• [WORK INSTRUCTION]
Copy each of the following lines verbatim, without any alteration.

• [INPUT]
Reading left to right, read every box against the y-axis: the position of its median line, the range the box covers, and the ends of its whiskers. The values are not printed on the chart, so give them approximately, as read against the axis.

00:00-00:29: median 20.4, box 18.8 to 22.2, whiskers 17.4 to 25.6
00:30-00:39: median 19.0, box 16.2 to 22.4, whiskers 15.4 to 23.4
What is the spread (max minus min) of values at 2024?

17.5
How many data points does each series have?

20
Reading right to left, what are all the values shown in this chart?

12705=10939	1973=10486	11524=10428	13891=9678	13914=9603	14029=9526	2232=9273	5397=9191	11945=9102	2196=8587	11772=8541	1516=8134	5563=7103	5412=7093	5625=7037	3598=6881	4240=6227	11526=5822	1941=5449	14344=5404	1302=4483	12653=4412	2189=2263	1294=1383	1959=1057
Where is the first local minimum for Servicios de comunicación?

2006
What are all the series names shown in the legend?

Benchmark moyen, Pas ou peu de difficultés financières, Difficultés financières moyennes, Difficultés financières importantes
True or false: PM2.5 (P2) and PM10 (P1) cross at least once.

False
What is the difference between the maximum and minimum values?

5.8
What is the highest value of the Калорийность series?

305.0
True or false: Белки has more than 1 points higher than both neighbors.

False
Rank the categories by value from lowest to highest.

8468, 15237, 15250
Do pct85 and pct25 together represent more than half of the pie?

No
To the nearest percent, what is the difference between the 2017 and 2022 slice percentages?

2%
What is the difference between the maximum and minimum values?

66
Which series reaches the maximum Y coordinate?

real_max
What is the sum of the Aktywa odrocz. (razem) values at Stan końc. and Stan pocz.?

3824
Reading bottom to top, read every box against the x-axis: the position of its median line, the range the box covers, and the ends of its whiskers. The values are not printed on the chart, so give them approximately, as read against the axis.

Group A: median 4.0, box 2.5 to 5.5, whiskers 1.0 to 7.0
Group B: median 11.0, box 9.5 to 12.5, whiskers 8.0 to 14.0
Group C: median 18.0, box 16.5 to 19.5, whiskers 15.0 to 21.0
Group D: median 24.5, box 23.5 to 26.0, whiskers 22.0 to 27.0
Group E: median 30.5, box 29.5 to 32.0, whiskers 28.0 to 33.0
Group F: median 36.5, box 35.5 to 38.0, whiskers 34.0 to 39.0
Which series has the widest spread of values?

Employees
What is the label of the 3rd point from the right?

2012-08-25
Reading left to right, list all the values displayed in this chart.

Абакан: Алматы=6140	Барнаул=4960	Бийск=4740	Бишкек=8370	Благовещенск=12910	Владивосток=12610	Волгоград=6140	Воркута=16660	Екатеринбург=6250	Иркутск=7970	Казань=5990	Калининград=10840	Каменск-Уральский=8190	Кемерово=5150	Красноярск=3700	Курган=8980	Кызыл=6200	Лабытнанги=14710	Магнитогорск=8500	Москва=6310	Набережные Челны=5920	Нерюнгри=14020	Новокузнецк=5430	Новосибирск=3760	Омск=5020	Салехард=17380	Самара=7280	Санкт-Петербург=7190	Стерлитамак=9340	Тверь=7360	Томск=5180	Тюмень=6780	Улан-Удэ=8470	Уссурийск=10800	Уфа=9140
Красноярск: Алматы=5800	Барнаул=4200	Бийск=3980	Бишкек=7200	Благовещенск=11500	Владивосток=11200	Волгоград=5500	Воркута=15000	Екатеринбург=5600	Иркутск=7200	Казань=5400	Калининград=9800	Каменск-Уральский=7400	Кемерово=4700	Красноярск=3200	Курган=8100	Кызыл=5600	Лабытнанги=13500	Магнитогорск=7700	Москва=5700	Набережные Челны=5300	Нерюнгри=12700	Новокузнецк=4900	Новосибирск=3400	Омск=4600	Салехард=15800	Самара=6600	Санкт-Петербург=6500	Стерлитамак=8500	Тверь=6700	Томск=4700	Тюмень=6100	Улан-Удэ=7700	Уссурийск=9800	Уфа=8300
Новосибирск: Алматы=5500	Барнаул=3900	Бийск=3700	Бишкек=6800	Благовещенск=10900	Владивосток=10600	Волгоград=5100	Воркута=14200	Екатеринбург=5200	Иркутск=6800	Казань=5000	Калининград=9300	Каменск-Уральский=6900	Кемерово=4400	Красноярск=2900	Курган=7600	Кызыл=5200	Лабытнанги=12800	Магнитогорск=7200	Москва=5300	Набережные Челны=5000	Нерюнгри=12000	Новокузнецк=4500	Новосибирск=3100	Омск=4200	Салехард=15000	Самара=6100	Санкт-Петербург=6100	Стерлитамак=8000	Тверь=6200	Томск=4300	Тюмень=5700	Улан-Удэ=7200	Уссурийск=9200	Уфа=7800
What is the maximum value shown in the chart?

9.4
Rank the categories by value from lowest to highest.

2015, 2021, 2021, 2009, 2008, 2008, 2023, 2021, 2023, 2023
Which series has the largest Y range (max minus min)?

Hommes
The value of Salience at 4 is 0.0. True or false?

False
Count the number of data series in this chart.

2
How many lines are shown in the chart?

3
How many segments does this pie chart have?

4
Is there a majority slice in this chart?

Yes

• [FINISHED TASK]
Reading left to right, read every box against the y-axis: the position of its median line, the range the box covers, and the ends of its whiskers. The values are not printed on the chart, so give them approximately, as read against the axis.

00:00-00:29: median 20.4, box 18.8 to 22.2, whiskers 17.4 to 25.6
00:30-00:39: median 19.0, box 16.2 to 22.4, whiskers 15.4 to 23.4
What is the spread (max minus min) of values at 2024?

17.5
How many data points does each series have?

20
Reading right to left, what are all the values shown in this chart?

12705=10939	1973=10486	11524=10428	13891=9678	13914=9603	14029=9526	2232=9273	5397=9191	11945=9102	2196=8587	11772=8541	1516=8134	5563=7103	5412=7093	5625=7037	3598=6881	4240=6227	11526=5822	1941=5449	14344=5404	1302=4483	12653=4412	2189=2263	1294=1383	1959=1057
Where is the first local minimum for Servicios de comunicación?

2006
What are all the series names shown in the legend?

Benchmark moyen, Pas ou peu de difficultés financières, Difficultés financières moyennes, Difficultés financières importantes
True or false: PM2.5 (P2) and PM10 (P1) cross at least once.

False
What is the difference between the maximum and minimum values?

5.8
What is the highest value of the Калорийность series?

305.0
True or false: Белки has more than 1 points higher than both neighbors.

False
Rank the categories by value from lowest to highest.

8468, 15237, 15250
Do pct85 and pct25 together represent more than half of the pie?

No
To the nearest percent, what is the difference between the 2017 and 2022 slice percentages?

2%
What is the difference between the maximum and minimum values?

66
Which series reaches the maximum Y coordinate?

real_max
What is the sum of the Aktywa odrocz. (razem) values at Stan końc. and Stan pocz.?

3824
Reading bottom to top, read every box against the x-axis: the position of its median line, the range the box covers, and the ends of its whiskers. The values are not printed on the chart, so give them approximately, as read against the axis.

Group A: median 4.0, box 2.5 to 5.5, whiskers 1.0 to 7.0
Group B: median 11.0, box 9.5 to 12.5, whiskers 8.0 to 14.0
Group C: median 18.0, box 16.5 to 19.5, whiskers 15.0 to 21.0
Group D: median 24.5, box 23.5 to 26.0, whiskers 22.0 to 27.0
Group E: median 30.5, box 29.5 to 32.0, whiskers 28.0 to 33.0
Group F: median 36.5, box 35.5 to 38.0, whiskers 34.0 to 39.0
Which series has the widest spread of values?

Employees
What is the label of the 3rd point from the right?

2012-08-25
Reading left to right, list all the values displayed in this chart.

Абакан: Алматы=6140	Барнаул=4960	Бийск=4740	Бишкек=8370	Благовещенск=12910	Владивосток=12610	Волгоград=6140	Воркута=16660	Екатеринбург=6250	Иркутск=7970	Казань=5990	Калининград=10840	Каменск-Уральский=8190	Кемерово=5150	Красноярск=3700	Курган=8980	Кызыл=6200	Лабытнанги=14710	Магнитогорск=8500	Москва=6310	Набережные Челны=5920	Нерюнгри=14020	Новокузнецк=5430	Новосибирск=3760	Омск=5020	Салехард=17380	Самара=7280	Санкт-Петербург=7190	Стерлитамак=9340	Тверь=7360	Томск=5180	Тюмень=6780	Улан-Удэ=8470	Уссурийск=10800	Уфа=9140
Красноярск: Алматы=5800	Барнаул=4200	Бийск=3980	Бишкек=7200	Благовещенск=11500	Владивосток=11200	Волгоград=5500	Воркута=15000	Екатеринбург=5600	Иркутск=7200	Казань=5400	Калининград=9800	Каменск-Уральский=7400	Кемерово=4700	Красноярск=3200	Курган=8100	Кызыл=5600	Лабытнанги=13500	Магнитогорск=7700	Москва=5700	Набережные Челны=5300	Нерюнгри=12700	Новокузнецк=4900	Новосибирск=3400	Омск=4600	Салехард=15800	Самара=6600	Санкт-Петербург=6500	Стерлитамак=8500	Тверь=6700	Томск=4700	Тюмень=6100	Улан-Удэ=7700	Уссурийск=9800	Уфа=8300
Новосибирск: Алматы=5500	Барнаул=3900	Бийск=3700	Бишкек=6800	Благовещенск=10900	Владивосток=10600	Волгоград=5100	Воркута=14200	Екатеринбург=5200	Иркутск=6800	Казань=5000	Калининград=9300	Каменск-Уральский=6900	Кемерово=4400	Красноярск=2900	Курган=7600	Кызыл=5200	Лабытнанги=12800	Магнитогорск=7200	Москва=5300	Набережные Челны=5000	Нерюнгри=12000	Новокузнецк=4500	Новосибирск=3100	Омск=4200	Салехард=15000	Самара=6100	Санкт-Петербург=6100	Стерлитамак=8000	Тверь=6200	Томск=4300	Тюмень=5700	Улан-Удэ=7200	Уссурийск=9200	Уфа=7800
What is the maximum value shown in the chart?

9.4
Rank the categories by value from lowest to highest.

2015, 2021, 2021, 2009, 2008, 2008, 2023, 2021, 2023, 2023
Which series has the largest Y range (max minus min)?

Hommes
The value of Salience at 4 is 0.0. True or false?

False
Count the number of data series in this chart.

2
How many lines are shown in the chart?

3
How many segments does this pie chart have?

4
Is there a majority slice in this chart?

Yes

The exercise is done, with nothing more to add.